— А кормятъ хорошо? Сыта, по крайней мѣрѣ? — спросилъ „графъ“.
— Хорошо... Только въ постные дни не очень... Только вы объ этомъ никому не говорите, а то достанется! — опять шопотомъ проговорила Анютка.
— Кому жъ я буду говорить, дурочка! — ласково шепнулъ „графъ“ и, поглядѣвъ съ грустной улыбкой на Анютку, прибавилъ: — Ну и дрессируетъ же здѣсь васъ, бѣдненькихъ, моя кузина...
— Какая кузина?
— Да княгиня Моравская.
Анютка широко раскрыла глаза и видимо не повѣрила, что бы княгиня Моравская могла быть кузиной господину, который за панибрата съ Антошкой.
Однако она промолчала.
— Она часто бываетъ у васъ?
— Часто. Въ недѣлю два раза.
— И вы любите ее?
— Какъ же не любить? Она наша благодѣтельница. Мы за нее каждый день молимся.

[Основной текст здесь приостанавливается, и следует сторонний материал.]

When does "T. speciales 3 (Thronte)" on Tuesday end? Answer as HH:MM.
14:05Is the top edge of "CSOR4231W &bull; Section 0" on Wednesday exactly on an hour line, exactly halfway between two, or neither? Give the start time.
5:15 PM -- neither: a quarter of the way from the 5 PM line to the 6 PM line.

— Гм... Похвально... Похвально! Кто же это заставляетъ васъ за нее молиться? — спрашивалъ „графъ“.
— Начальница.
— Эхъ, кузина... кузина! — прошепталъ сквозь зубы „графъ“, и по его губамъ скользнула ироническая улыбка.
„А вѣдь тоже думаетъ, что вырываетъ людей изъ когтей порока!“ — пронеслось у него въ головѣ.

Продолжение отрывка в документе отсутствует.